Verstellbare Metallstangen zum Befestigen von Vorhängen, Hintergründen oder Abschattungen im Studio zwischen Boden und Decke.
Technische Details
Die Rohre werden in Standardlängen von 1,5m bis 6m gefertigt, wobei 3m und 4,5m die häufigsten Abmessungen darstellen. Verbindungen erfolgen über Rohrschellen (Clamps) mit 48mm Öffnung oder durch Conical-Couplers für nahtlose Verlängerungen. Hochwertige Ausführungen bestehen aus eloxiertem Aluminium (Wandstärke 5mm), während Budget-Varianten verzinkten Stahl verwenden. Spezielle Studio-Rohre für Greenscreen-Produktionen erhalten eine matte schwarze Beschichtung zur Reflexionsvermeidung. Die Tragfähigkeit variiert zwischen 150kg (Aluminium) und 300kg (Stahl) pro Meter bei gleichmäßiger Lastverteilung.
Geschichte & Entwicklung
Das System entstand 1947 in den Pinewood Studios als Antwort auf die wachsende Komplexität der Studiobeleuchtung. Entwickler waren die Ingenieure Thomas Mole und Peter Richardson, die ein universelles Grid-System für effizientes Lighting-Rigging suchten. 1952 standardisierte die SMPTE den 48mm-Durchmesser international. Ab den 1970er Jahren ermöglichten Aluminium-Legierungen leichtere Konstruktionen, während die Digitalisierung in den 1990er Jahren zusätzliche Kabelführungen integrierte.

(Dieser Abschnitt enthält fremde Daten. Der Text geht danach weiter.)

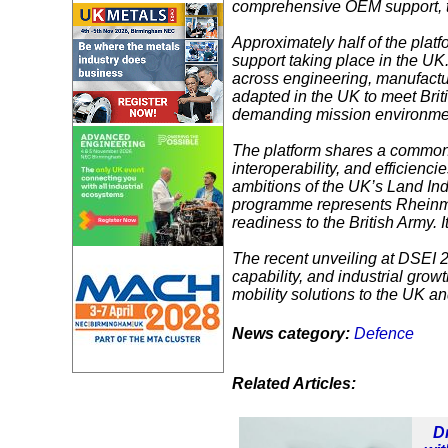
comprehensive OEM support, the
Approximately half of the platf
support taking place in the UK
across engineering, manufactu
adapted in the UK to meet Brit
demanding mission environme
The platform shares a common b
interoperability, and efficien
ambitions of the UK’s Land Ind
programme represents Rheinmet
readiness to the British Army. I
The recent unveiling at
DSEI 
capability, and industrial growt
mobility solutions to the UK an
News category:
Defence
Related Articles:
D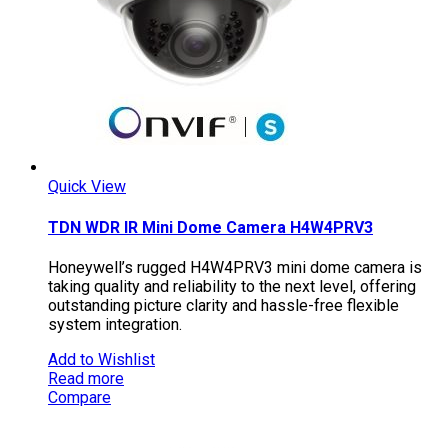
Quick View
TDN WDR IR Mini Dome Camera H4W4PRV3
Honeywell’s rugged H4W4PRV3 mini dome camera is
taking quality and reliability to the next level, offering
outstanding picture clarity and hassle-free flexible
system integration.
Add to Wishlist
Read more
Compare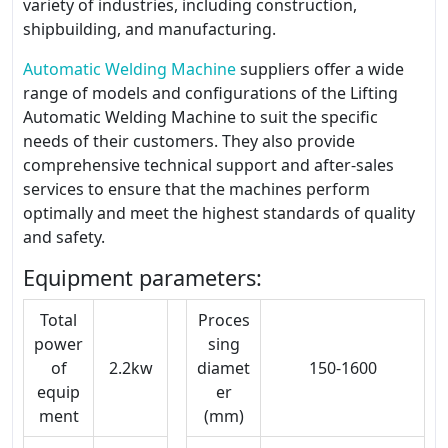
variety of industries, including construction,
shipbuilding, and manufacturing.
Automatic Welding Machine
suppliers offer a wide
range of models and configurations of the Lifting
Automatic Welding Machine to suit the specific
needs of their customers. They also provide
comprehensive technical support and after-sales
services to ensure that the machines perform
optimally and meet the highest standards of quality
and safety.
Equipment parameters:
Total
Proces
power
sing
of
2.2kw
diamet
150-1600
equip
er
ment
(mm)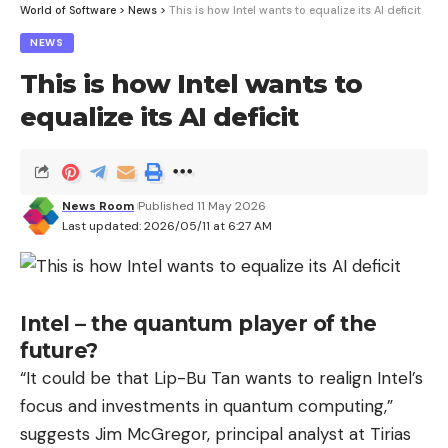
or Krys (Smart Signature Krys).
World of Software
>
News
>
This is how Intel wants to equalize its AI deficit
NEWS
Also read: Test of Alain Afflelou connected
glasses: a good idea but a frustrating
This is how Intel wants to
outcome
equalize its AI deficit
If manufacturers present their connected glasses
as being respectful of privacy, an explosive
investigation by the Swedish newspapers Svenska
News Room
Published 11 May 2026
Dagbladet and Göteborgs-Posten recently lifted
Last updated: 2026/05/11 at 6:27 AM
the veil on the controversial processing of
personal data from Ray-Ban Meta. Several NGOs
have since called for better regulation of these “
Intel – the quantum player of the
more than discreet snitches
».
future?
“It could be that Lip-Bu Tan wants to realign Intel’s
Also read: Ray-Ban Meta: everything your
eyes see can be seen by the multinational
focus and investments in quantum computing,”
or its partners, including your sex life
suggests Jim McGregor, principal analyst at Tirias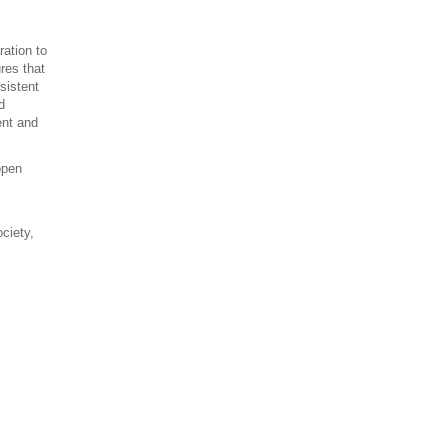
ration to
res that
sistent
d
ent and
open
ociety,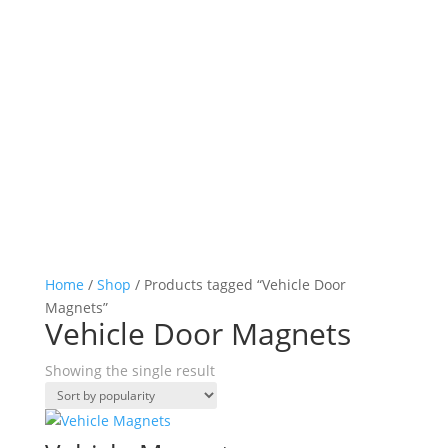
Home
/
Shop
/ Products tagged “Vehicle Door
Magnets”
Vehicle Door Magnets
Showing the single result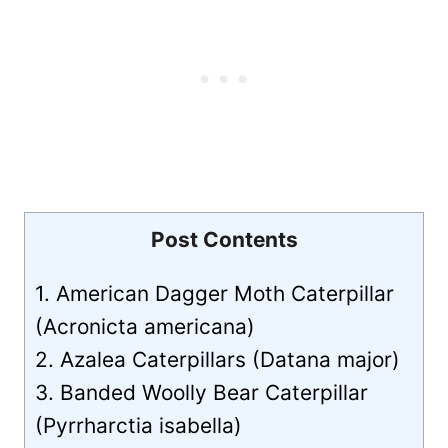
Post Contents
1. American Dagger Moth Caterpillar
(Acronicta americana)
2. Azalea Caterpillars (Datana major)
3. Banded Woolly Bear Caterpillar
(Pyrrharctia isabella)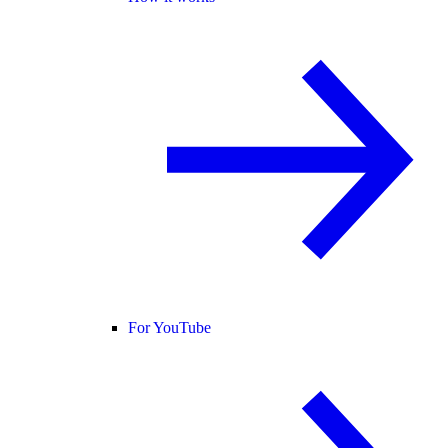
For YouTube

Moderne Studio-Rohre integrieren seit 2010 DMX-Verkabelung und Power-Schienen für LED-Beleuchtung.
Praxiseinsatz im Film
Bei "Blade Runner 2049" (2017) nutzte DoP Roger Deakins ein 12x8m Studio-Rohr-Grid für präzise Lichtführung in den Wallace-Corporation-Szenen. Standard-Workflow: Rohre werden vor Drehbeginn nach Lighting-Plan montiert, Scheinwerfer über Clamps befestigt und mittels Pantographen höhenverstellbar positioniert. Vorteil ist die schnelle Neupositionierung ohne Stativwechsel, Nachteil das begrenzte vertikale Adjustment. Für Kamerabewegungen werden Slider-Systeme direkt an den Rohren montiert, wie bei den Korridor-Fahrten in "The Shining" (1980).
Vergleich & Alternativen
Studio-Rohre unterscheiden sich von Scaffolding (Gerüsttechnik) durch präzisere Toleranzen und Medienschnittstellen. Truss-Systeme bieten höhere Traglasten (bis 500kg/m), erfordern jedoch komplexere Montage. Moderne Alternativen sind Schienensysteme (Rail Systems) mit integrierter Stromversorgung und automatisierter Positionierung, wie das Kino Flo Celeb-System. Für Low-Budget-Produktionen werden C-Stands bevorzugt, während High-End-Studios auf robotische Grid-Systeme setzen. Studio-Rohre bleiben der Standard für mittlere Produktionen mit Budget zwischen 5-50 Millionen Euro.